# What is expected
Reproduce verbatim every line from the beginning of the data through the line containing "genus: Salix", including both ends, and nothing further.

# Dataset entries
▬▬▬▬▬▬

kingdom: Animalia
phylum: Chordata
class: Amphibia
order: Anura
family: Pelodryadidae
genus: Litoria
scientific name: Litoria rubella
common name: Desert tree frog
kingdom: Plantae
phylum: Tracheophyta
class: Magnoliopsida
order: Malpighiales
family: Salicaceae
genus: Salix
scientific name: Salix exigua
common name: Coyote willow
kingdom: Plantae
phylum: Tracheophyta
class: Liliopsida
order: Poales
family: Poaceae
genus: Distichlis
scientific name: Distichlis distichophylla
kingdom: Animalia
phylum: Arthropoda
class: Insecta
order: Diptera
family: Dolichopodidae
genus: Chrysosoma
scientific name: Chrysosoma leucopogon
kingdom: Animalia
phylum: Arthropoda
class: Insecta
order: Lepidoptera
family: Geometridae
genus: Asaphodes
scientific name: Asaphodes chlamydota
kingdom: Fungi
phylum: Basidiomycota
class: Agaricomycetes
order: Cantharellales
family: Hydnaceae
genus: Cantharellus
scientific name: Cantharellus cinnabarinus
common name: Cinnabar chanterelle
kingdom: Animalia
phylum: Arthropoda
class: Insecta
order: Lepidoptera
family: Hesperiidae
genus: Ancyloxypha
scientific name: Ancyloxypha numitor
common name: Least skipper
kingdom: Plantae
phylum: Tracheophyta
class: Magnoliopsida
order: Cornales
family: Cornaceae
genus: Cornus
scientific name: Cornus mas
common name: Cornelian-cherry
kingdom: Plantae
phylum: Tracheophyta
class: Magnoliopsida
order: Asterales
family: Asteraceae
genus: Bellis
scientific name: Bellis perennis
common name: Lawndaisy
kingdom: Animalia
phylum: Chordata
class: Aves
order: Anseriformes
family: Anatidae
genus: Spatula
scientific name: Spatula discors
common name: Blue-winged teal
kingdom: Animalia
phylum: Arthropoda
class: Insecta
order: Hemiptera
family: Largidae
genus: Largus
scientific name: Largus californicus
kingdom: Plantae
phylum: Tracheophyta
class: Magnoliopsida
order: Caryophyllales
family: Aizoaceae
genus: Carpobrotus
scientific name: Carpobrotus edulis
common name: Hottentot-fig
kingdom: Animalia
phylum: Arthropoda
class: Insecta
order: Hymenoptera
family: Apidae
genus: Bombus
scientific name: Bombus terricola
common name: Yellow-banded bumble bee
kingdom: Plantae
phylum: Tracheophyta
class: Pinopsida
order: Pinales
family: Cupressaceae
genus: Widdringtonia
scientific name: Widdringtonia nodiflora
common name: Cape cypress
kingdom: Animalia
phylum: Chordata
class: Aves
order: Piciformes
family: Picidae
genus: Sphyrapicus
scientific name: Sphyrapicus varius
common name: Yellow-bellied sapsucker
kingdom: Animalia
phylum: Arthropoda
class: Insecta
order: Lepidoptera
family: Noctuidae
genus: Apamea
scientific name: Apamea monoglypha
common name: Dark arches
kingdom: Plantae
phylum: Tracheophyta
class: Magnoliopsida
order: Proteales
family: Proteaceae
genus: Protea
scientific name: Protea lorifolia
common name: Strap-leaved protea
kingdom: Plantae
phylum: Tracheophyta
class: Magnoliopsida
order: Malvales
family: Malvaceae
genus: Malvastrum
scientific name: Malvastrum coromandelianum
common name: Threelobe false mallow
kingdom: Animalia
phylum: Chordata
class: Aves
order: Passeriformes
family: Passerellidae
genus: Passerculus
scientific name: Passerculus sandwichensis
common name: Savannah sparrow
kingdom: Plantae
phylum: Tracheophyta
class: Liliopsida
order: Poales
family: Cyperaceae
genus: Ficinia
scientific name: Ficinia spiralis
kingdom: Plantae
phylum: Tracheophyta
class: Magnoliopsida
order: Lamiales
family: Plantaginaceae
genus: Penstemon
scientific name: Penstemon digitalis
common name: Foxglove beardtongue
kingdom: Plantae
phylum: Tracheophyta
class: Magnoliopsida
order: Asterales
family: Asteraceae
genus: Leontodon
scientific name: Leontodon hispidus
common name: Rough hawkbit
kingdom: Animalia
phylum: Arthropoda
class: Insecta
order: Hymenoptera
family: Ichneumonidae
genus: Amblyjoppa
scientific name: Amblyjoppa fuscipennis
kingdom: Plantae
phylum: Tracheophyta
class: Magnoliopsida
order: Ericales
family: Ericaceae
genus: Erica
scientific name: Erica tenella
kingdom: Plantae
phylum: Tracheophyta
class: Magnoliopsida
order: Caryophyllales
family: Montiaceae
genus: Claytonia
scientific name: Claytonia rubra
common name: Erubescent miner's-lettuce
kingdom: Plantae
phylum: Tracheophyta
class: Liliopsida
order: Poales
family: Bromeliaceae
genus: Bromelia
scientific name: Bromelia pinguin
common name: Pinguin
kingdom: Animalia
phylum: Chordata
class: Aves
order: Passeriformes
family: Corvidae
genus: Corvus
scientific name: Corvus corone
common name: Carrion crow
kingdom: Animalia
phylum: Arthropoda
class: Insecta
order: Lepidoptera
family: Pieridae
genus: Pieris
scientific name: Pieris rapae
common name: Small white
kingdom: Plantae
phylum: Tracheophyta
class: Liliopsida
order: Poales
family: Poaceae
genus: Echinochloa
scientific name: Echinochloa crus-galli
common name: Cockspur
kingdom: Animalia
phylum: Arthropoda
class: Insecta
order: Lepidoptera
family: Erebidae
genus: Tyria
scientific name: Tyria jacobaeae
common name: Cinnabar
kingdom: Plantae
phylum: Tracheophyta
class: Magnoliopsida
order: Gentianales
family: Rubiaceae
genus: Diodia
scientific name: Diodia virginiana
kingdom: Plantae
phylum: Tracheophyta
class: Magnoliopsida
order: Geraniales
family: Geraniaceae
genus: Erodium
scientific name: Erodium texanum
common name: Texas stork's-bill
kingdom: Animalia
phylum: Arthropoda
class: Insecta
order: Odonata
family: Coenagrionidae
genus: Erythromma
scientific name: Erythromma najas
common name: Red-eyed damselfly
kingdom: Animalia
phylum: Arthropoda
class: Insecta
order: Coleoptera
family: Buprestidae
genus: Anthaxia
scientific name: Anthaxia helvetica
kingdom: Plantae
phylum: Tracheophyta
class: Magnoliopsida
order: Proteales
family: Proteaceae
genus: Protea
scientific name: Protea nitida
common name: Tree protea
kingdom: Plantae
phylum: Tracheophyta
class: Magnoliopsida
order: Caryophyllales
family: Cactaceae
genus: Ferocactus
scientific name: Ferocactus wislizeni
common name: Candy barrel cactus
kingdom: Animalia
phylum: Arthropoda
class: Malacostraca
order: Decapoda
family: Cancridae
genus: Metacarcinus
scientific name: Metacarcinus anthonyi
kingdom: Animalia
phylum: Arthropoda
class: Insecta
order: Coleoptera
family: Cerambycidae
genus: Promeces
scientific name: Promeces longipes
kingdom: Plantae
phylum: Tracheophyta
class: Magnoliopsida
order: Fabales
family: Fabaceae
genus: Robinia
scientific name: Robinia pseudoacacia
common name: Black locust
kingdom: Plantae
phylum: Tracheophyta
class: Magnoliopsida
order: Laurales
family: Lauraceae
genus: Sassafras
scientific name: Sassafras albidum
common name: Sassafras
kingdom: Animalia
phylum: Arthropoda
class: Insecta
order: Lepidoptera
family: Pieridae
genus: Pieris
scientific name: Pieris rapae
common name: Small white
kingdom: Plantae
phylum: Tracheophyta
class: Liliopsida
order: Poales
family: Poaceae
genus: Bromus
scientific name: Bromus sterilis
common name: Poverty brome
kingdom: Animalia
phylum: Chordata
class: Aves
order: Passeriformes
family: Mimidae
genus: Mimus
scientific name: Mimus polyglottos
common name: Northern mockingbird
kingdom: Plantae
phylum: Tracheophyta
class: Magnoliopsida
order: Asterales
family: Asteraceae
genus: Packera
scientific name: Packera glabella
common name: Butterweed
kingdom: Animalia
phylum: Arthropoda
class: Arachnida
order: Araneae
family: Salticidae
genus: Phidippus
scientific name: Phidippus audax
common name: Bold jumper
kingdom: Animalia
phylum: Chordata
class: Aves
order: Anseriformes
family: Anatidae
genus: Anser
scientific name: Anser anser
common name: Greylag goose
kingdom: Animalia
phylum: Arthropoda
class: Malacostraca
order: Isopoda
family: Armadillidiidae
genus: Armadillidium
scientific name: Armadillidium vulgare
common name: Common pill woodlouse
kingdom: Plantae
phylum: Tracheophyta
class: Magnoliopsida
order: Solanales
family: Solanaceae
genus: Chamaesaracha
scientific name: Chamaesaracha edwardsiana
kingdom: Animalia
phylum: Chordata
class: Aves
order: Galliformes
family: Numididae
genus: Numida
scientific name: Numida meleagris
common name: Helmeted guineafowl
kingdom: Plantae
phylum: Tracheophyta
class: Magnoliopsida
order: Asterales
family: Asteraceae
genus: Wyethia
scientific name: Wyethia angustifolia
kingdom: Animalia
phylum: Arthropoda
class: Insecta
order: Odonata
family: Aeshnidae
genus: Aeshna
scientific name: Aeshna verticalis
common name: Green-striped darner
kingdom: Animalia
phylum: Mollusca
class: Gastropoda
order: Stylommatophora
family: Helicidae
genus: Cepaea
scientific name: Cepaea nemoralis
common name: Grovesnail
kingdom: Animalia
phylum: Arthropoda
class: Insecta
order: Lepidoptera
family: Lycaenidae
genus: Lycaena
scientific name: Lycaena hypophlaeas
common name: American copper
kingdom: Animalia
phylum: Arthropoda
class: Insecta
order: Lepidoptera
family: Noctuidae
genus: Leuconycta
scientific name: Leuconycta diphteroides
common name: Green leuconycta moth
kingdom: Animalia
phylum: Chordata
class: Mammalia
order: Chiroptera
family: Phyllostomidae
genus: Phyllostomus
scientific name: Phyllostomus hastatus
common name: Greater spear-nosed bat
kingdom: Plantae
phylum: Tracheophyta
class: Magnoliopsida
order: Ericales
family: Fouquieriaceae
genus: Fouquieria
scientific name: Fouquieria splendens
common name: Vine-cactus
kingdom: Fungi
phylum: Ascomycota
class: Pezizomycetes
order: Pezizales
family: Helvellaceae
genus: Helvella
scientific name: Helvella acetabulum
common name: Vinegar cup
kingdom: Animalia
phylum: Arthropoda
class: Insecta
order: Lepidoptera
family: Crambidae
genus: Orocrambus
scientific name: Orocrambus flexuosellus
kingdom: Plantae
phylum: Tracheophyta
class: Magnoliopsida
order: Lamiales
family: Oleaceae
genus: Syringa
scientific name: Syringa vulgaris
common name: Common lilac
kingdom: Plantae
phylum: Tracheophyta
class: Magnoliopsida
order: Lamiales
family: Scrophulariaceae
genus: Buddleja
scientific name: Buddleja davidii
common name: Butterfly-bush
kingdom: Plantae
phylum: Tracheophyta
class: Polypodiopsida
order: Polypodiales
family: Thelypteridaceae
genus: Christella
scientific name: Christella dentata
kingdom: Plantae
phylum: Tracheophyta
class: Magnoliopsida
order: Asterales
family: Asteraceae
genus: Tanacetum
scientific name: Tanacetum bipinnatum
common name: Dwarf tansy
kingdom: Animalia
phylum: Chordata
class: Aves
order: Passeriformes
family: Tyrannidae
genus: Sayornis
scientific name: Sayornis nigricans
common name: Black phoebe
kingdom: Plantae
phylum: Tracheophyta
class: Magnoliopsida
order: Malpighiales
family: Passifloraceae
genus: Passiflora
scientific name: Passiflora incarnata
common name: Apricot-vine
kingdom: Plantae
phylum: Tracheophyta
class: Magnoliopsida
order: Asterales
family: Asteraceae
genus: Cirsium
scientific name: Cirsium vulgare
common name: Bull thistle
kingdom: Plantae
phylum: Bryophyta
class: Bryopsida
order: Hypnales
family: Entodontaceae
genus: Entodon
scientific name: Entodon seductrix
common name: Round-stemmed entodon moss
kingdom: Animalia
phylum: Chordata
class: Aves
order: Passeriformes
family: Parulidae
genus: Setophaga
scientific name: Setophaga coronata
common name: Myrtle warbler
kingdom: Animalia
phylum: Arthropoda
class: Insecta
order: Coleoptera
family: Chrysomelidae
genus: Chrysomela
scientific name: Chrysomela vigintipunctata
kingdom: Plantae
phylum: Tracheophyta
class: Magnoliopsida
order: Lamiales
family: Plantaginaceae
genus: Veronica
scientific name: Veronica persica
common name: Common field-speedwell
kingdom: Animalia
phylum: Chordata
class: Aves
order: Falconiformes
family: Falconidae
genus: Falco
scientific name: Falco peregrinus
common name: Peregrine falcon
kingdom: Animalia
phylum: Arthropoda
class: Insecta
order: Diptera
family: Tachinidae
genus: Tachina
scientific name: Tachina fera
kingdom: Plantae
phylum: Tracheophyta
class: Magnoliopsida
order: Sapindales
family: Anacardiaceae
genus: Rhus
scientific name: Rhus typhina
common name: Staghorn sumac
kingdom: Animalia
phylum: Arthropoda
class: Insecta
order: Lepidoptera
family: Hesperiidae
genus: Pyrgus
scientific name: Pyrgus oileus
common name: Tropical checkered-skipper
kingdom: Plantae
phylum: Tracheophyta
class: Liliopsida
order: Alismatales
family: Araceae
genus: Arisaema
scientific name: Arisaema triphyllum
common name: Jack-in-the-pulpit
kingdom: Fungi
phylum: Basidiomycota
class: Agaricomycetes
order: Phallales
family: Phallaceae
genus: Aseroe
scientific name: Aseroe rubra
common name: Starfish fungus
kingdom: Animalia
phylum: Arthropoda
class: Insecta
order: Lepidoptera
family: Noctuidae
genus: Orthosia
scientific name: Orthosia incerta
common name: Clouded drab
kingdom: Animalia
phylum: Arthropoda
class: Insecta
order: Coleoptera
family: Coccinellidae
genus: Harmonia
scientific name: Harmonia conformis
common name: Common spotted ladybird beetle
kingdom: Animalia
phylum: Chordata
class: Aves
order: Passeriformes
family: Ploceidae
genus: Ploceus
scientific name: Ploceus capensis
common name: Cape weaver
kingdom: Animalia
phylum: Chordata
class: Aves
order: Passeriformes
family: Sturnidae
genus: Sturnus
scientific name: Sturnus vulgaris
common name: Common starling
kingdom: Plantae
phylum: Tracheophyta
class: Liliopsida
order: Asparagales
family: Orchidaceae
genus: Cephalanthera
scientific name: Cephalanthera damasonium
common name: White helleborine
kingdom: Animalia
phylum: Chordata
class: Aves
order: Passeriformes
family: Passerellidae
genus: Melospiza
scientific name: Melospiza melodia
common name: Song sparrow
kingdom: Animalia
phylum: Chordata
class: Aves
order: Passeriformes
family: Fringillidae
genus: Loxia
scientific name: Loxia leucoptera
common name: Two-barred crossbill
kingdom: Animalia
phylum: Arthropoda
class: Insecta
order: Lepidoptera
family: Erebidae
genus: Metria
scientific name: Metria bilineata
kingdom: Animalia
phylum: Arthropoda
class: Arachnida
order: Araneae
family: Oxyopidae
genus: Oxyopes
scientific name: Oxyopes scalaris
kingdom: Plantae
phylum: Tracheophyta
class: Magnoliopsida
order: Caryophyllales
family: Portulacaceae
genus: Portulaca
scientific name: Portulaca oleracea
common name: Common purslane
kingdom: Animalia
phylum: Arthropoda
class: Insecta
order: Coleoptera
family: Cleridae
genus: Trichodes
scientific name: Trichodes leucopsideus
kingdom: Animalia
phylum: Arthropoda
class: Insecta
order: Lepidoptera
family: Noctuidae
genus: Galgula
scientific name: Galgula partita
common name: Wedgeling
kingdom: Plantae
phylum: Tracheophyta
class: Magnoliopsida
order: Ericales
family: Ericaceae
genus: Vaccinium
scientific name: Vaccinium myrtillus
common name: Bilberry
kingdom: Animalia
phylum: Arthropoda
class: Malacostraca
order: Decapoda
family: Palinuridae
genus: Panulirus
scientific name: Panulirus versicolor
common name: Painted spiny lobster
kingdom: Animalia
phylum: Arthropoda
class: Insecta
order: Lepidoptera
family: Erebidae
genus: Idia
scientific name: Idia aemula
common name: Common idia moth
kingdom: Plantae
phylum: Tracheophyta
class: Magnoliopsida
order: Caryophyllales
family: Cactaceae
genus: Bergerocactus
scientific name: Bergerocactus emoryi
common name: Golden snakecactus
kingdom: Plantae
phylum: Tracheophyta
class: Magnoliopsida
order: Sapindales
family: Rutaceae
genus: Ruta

▬▬▬▬▬▬

# Result of this exercise
kingdom: Animalia
phylum: Chordata
class: Amphibia
order: Anura
family: Pelodryadidae
genus: Litoria
scientific name: Litoria rubella
common name: Desert tree frog
kingdom: Plantae
phylum: Tracheophyta
class: Magnoliopsida
order: Malpighiales
family: Salicaceae
genus: Salix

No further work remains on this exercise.